● **ATIVIDADE 1**
Selecione nos registros cada linha que contenha a palavra "lesser", levando em conta a diferença entre maiúsculas e minúsculas.

● **TEXTO FORNECIDO**
>>>

James Baldwin, 100, foi precursor ao aliar as pautas queer e raciais na literatura

SÃO PAULO, SP (FOLHAPRESS) – O segundo romance de James Baldwin, “O Quarto de Giovanni”, foi recebido com surpresa pela sua editora, a americana Knopf, bem como as outras que ele teve que procurar depois do primeiro não. Em 1955, quando ele terminou o livro, aquela história europeia sobre um amor entre dois homens brancos, um americano e um italiano, passava longe do que era esperado do escritor.

Dois anos antes ele havia publicado “Go Tell It on the Mountain”, trabalho de uma década que retrata os dilemas de um jovem negro de 14 anos em conflito com seu futuro como pastor –uma primeira incursão literária cheia de referências à infância do autor que cresceu no Harlem dos anos 1930, em um cenário doméstico parecido com o do protagonista.

Depois, no mesmo ano em que começou a tentar emplacar seu segundo livro, Baldwin publicou “Notas de um Filho Nativo”, coletânea de ensaios sobre sua experiência como homem negro e gay nos Estados Unidos e na França. Incomodou que, subitamente, ele resolvesse escrever sobre brancos numa Europa que, apesar de habitada pelo próprio Baldwin, era sempre tão branca na mente americana.

<<<

● **INFORMAÇÕES EXTRAÍDAS**
>>>

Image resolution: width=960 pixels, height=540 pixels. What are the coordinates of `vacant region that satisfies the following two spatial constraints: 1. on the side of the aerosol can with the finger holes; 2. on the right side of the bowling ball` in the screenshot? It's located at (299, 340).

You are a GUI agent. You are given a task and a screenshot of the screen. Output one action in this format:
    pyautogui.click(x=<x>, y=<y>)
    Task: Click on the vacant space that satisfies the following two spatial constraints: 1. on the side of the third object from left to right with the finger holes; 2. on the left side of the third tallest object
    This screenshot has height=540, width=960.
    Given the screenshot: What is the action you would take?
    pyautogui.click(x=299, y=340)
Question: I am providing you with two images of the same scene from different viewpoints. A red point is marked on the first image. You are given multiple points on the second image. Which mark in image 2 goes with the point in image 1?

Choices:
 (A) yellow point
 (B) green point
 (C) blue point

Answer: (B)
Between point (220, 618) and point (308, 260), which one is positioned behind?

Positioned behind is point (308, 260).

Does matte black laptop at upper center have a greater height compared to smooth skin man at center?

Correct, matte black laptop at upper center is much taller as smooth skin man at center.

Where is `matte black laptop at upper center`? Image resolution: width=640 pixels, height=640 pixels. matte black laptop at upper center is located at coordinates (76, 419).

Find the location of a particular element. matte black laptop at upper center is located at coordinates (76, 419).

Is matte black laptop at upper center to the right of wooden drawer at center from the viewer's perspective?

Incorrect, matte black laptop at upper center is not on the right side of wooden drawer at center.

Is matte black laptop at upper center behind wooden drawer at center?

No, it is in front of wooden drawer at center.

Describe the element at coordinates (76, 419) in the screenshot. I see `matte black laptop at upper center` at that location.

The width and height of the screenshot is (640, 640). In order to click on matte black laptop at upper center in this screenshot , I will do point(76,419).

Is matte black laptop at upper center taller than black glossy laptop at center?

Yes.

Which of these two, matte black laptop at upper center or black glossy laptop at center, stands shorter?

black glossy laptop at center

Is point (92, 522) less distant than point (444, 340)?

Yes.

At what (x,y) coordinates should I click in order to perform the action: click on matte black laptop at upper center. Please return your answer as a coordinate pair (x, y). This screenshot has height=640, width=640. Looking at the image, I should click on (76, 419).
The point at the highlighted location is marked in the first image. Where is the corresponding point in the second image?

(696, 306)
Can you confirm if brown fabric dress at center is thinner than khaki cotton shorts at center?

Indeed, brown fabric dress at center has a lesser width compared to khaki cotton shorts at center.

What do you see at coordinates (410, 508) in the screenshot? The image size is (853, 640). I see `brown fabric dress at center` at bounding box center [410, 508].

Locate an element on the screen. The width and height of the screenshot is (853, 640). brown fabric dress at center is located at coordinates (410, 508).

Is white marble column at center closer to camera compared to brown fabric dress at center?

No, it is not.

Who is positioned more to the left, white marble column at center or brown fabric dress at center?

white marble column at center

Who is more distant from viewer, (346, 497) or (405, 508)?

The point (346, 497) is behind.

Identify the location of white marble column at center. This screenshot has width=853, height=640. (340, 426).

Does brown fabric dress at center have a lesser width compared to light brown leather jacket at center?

<<<

● **ATIVIDADE 2**
Repita integralmente o texto sobre James Baldwin, sem nenhuma alteração.

● **RESPOSTA ESPERADA 1**
Indeed, brown fabric dress at center has a lesser width compared to khaki cotton shorts at center.
Does brown fabric dress at center have a lesser width compared to light brown leather jacket at center?

● **RESPOSTA ESPERADA 2**
James Baldwin, 100, foi precursor ao aliar as pautas queer e raciais na literatura

SÃO PAULO, SP (FOLHAPRESS) – O segundo romance de James Baldwin, “O Quarto de Giovanni”, foi recebido com surpresa pela sua editora, a americana Knopf, bem como as outras que ele teve que procurar depois do primeiro não. Em 1955, quando ele terminou o livro, aquela história europeia sobre um amor entre dois homens brancos, um americano e um italiano, passava longe do que era esperado do escritor.

Dois anos antes ele havia publicado “Go Tell It on the Mountain”, trabalho de uma década que retrata os dilemas de um jovem negro de 14 anos em conflito com seu futuro como pastor –uma primeira incursão literária cheia de referências à infância do autor que cresceu no Harlem dos anos 1930, em um cenário doméstico parecido com o do protagonista.

Depois, no mesmo ano em que começou a tentar emplacar seu segundo livro, Baldwin publicou “Notas de um Filho Nativo”, coletânea de ensaios sobre sua experiência como homem negro e gay nos Estados Unidos e na França. Incomodou que, subitamente, ele resolvesse escrever sobre brancos numa Europa que, apesar de habitada pelo próprio Baldwin, era sempre tão branca na mente americana.